Benjamin G. Ferris provides description of garments.

Date
1854
Type
Book
Source
Benjamin G. Ferris
Critic
Non-LDS
Hearsay
Direct
Unsourced
Reference

Benjamin G. Ferris, Utah and the Mormons (New York: Harper and Brothers, 1854), 311-312

Scribe/Publisher
Harper and Brothers
People
Benjamin G. Ferris
Audience
Reading Public
Transcription

In their initiation into the Church, the novitiates are invested with a mysterious garment called the endowment robe, to which many virtues are ascribed. These curious robes may be seen on the clothes-line in the afternoon of every washing-day, and consist of a white garment, made up of common shirting, with strips and crosses of scarlet stitched in, emblematical of some of their temple mysteries.

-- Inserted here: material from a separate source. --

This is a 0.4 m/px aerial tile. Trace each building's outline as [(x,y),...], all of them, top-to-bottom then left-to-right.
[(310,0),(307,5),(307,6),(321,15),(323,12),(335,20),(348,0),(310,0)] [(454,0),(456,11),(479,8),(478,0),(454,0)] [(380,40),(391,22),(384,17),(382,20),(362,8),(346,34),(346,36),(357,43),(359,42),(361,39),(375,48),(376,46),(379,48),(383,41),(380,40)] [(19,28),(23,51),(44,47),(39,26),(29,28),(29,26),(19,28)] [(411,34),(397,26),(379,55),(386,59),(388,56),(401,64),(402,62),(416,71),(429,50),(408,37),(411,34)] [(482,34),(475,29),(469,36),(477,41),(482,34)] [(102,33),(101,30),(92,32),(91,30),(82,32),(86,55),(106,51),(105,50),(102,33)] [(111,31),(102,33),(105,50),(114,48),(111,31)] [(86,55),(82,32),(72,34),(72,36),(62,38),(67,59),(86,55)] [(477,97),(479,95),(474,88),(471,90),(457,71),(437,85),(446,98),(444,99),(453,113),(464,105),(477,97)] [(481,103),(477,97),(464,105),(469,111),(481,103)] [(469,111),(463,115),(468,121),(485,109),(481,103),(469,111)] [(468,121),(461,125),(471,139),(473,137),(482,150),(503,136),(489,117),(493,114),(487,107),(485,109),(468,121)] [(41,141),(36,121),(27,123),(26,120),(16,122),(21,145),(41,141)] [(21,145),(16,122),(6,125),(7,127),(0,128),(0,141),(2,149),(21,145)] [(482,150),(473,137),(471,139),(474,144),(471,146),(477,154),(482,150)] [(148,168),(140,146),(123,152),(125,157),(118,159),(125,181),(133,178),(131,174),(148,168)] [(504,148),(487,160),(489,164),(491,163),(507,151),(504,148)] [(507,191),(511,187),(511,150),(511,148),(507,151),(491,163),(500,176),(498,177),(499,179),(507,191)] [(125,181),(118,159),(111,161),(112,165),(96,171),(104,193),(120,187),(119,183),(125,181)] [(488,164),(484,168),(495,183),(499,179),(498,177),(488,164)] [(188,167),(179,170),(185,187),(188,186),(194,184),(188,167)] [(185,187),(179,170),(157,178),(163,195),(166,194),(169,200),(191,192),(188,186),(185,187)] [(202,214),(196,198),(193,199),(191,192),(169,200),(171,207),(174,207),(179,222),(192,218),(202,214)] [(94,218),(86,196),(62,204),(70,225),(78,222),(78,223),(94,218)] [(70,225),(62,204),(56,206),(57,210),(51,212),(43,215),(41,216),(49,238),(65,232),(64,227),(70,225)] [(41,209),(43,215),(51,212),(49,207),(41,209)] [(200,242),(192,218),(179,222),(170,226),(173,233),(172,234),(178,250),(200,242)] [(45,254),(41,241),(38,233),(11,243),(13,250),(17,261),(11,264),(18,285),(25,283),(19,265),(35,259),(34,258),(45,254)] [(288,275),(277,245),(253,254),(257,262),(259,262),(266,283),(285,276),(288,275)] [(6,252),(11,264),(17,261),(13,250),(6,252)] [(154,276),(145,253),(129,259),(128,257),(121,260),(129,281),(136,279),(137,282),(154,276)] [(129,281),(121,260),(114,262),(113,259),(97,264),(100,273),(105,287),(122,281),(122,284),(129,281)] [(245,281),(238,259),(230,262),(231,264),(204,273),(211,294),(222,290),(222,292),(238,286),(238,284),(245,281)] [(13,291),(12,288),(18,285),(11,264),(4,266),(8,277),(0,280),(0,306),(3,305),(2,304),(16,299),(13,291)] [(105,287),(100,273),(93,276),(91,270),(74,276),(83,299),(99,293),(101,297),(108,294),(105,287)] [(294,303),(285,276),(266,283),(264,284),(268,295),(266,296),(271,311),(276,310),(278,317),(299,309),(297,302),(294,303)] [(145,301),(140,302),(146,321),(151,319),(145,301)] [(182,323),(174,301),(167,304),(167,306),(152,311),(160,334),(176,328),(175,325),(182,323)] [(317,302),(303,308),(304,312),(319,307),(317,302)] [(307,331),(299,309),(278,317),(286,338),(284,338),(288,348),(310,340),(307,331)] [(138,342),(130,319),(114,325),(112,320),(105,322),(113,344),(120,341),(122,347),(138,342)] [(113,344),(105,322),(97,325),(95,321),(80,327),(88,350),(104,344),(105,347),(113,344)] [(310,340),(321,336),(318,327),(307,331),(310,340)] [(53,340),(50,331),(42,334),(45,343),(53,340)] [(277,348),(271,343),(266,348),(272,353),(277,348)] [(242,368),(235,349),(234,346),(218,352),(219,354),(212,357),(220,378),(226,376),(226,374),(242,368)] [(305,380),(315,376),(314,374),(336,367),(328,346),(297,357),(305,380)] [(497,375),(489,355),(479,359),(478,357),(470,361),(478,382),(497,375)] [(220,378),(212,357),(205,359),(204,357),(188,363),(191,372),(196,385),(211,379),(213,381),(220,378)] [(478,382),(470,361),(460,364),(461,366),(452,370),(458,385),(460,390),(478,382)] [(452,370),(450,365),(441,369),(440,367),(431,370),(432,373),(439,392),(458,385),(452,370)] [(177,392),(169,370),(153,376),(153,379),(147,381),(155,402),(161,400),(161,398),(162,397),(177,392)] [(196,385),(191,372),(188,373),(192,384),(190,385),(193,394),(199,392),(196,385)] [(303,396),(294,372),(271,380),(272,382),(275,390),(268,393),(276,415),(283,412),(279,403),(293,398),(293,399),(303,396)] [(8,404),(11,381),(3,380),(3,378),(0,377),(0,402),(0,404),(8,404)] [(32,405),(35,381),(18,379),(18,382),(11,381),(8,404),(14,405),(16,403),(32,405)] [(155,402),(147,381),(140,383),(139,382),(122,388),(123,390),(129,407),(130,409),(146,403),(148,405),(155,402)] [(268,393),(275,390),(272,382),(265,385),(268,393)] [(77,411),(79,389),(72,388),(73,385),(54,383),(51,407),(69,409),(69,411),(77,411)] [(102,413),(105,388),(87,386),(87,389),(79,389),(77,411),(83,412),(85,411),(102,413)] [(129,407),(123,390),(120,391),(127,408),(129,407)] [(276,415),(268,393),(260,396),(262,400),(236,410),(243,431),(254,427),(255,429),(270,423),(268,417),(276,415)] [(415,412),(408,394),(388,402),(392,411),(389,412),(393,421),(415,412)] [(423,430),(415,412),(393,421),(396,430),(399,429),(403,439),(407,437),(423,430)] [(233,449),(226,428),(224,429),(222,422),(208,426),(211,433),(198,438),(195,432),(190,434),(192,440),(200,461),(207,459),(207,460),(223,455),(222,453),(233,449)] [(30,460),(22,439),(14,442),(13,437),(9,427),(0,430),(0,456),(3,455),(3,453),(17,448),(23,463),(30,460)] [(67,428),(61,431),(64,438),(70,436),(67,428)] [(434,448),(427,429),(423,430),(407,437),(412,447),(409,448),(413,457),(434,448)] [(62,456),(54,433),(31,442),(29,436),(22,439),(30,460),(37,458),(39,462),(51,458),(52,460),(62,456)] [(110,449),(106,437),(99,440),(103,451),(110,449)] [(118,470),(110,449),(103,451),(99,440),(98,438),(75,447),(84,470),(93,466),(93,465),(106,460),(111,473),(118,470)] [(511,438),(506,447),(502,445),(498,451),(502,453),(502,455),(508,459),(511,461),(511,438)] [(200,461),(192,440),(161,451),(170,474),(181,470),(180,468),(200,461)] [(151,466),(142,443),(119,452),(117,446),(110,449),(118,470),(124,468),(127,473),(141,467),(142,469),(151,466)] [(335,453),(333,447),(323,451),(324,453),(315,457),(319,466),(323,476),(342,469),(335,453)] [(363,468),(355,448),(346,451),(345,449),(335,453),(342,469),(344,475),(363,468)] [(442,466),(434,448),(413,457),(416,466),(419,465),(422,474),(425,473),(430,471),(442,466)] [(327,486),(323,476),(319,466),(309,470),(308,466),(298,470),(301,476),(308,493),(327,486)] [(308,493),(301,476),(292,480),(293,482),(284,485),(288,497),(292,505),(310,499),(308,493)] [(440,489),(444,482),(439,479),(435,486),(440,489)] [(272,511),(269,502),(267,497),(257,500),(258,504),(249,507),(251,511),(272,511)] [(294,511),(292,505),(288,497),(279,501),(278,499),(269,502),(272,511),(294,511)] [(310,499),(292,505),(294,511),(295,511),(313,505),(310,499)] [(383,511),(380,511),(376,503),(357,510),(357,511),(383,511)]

It is believed that Doctor Richards had on one of those robes, and thereby escaped unhurt at the Carthage Jail; and that Joseph and Hyrum neglected to put them on, and therefore lost their lives. The person thus invested is supposed to be safe against the arts of the devil to bring harm upon him, and in a condition to escape danger from shipwreck, disease, bullets, &c. Some of them are so imbued with this idea, that in changing the garment, they will keep one leg in the old one until they invest the other with the new, lest the devil or some of his imps should obtain a temporary advantage.